Oleh : Dedi Asikin (Wartawan Senior, Pengamat dan Aktivis Sosial)
KORANMANDALA.COM – “Turunkan Jokowi sekarang juga”. Itu adalah potongan kalimat dalam sebuah spanduk yang digelar dalam demo mahasiswa BEM seluruh Indonesia. Demo terakhir setelah terjadi kecurangan dalam pilpres 14 Februari lalu.
Lengkapnya tulisan dalam spanduk itu “Tolak pemilu curang, hentikan politik dinasti dan turunkan Jokowi sekarang juga”.
Anak kalimat yang terakhir itu ternyata telah membuat tanda tanya masYarakat luas. Bisakah menurunkan Jokowi ?

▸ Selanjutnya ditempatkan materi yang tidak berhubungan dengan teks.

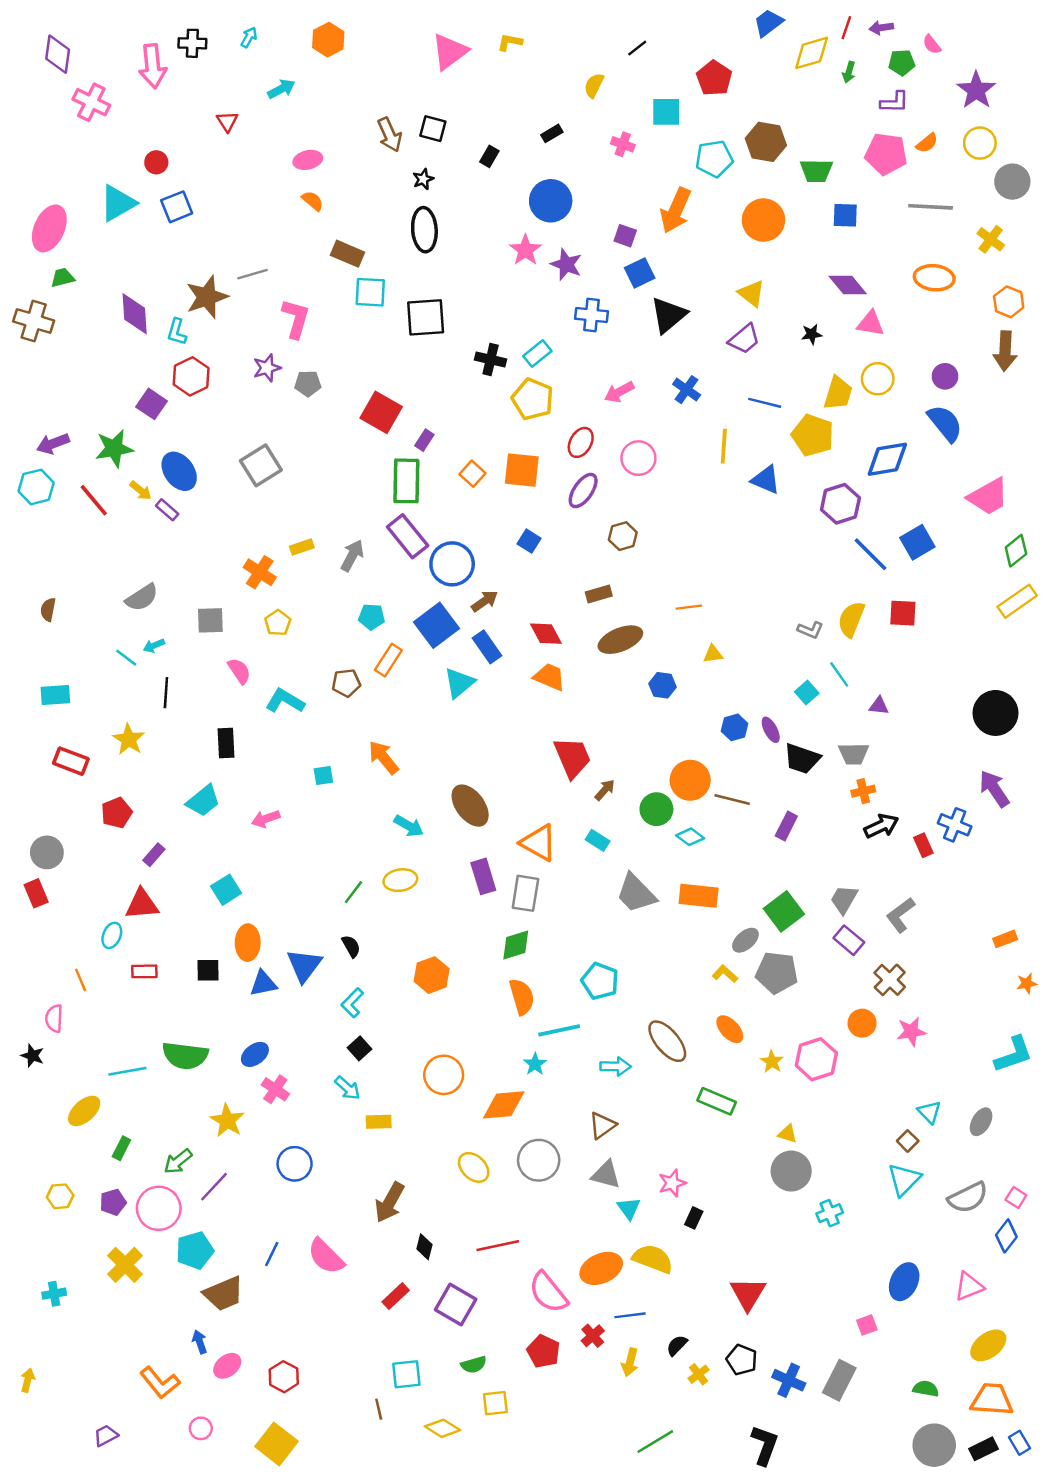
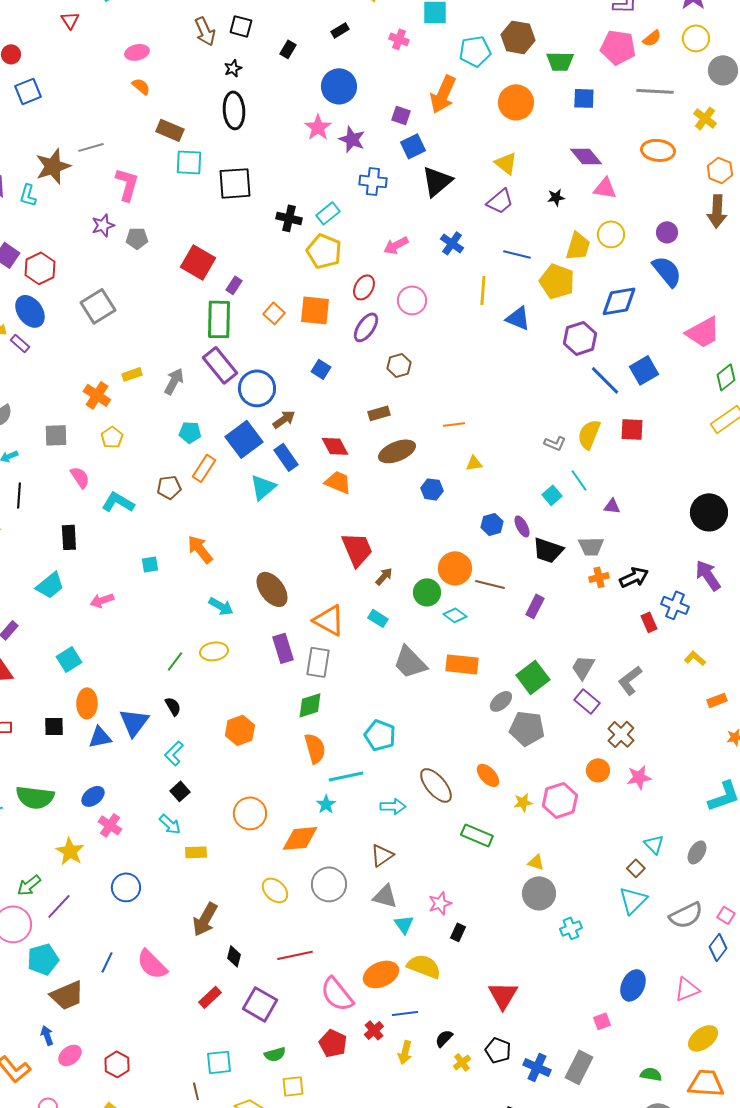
red hexagon: (191, 376) -> (40, 268), moved
black arrow: (881, 826) -> (634, 577), moved
yellow L-shape: (725, 974) -> (695, 658), moved
yellow star: (772, 1062) -> (523, 802), turned 30

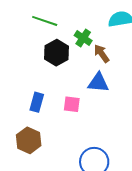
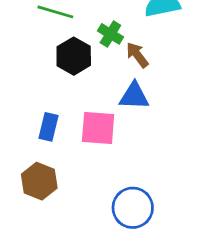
pink square: (72, 104) -> (98, 128), size x1.5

Tiga cara yang bisa dilakukan sulit jadi kenyataan. Pertama pemakzulan. Cara ini harus melalui jalan panjang dan berliku. Harus meyakinkan 560 anggota DPR tentang hal yang sangat mendasar untuk memberhentikan seorang presiden. Salah satunya pelanggaran konstitusi atau Undang Undang.

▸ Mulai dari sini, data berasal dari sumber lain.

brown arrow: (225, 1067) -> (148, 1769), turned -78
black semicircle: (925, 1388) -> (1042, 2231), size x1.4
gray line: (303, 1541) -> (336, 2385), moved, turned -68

Jika DPR sepakat, persoalan selanjutnya dibawa ke MK. Lolos dari MK, putusan baru dibawa ke MPR. Itu proses yang tak hanya panjang berliku tapi juga ribet suribet. Nyaris mustahil lewat jalan itu.
Cara kedua melalui gerakan massa atau People Power. Kita sudah punya pengalaman dengan cara itu. Tahun 1966 berhasil mendesak MPR(S) menurunkan bung Karno.
Tahun 1998 dengan mengepung gedung DPR, berhasil mendesak Presiden Suharto mundur (21 Mei 1998).
Tapi mendesak Joko Widodo terasa rada rada muskil, hampir mustahil. Situasinya agak berbeda. Waktu menurunkan bung Karno dan Suharto, kondisi ekonomi sedang sangat terpuruk. Inflasi lebih dari 600 %. Rakyat nyaris kelaparan.
Sedang menghadapi Jokowi, meski tak bagus bagus amat, keadaan ekonomi lumayan baik. Apalagi dibujuk dengan bansos dan BLT. Outputnya tingkat kepuasan publik kepada presiden Jokowi tetap tinggi (mencapai 82%). Rakyat tidak tahu bahwa uang bansos dan BLT itu uang rakyat juga. Anggaran bansos tahun ini melambung jauh dari tahun lalu yaitu Rp.496,3 trilyun.
Banyak yang menyebut itu anggaran terbesar sebagai politisasi bansos. Ada udang dibalik bansos. Tak lain dan tak bukan, untuk menjaring dukungan bagi kemenangan Prabowo-Gibran.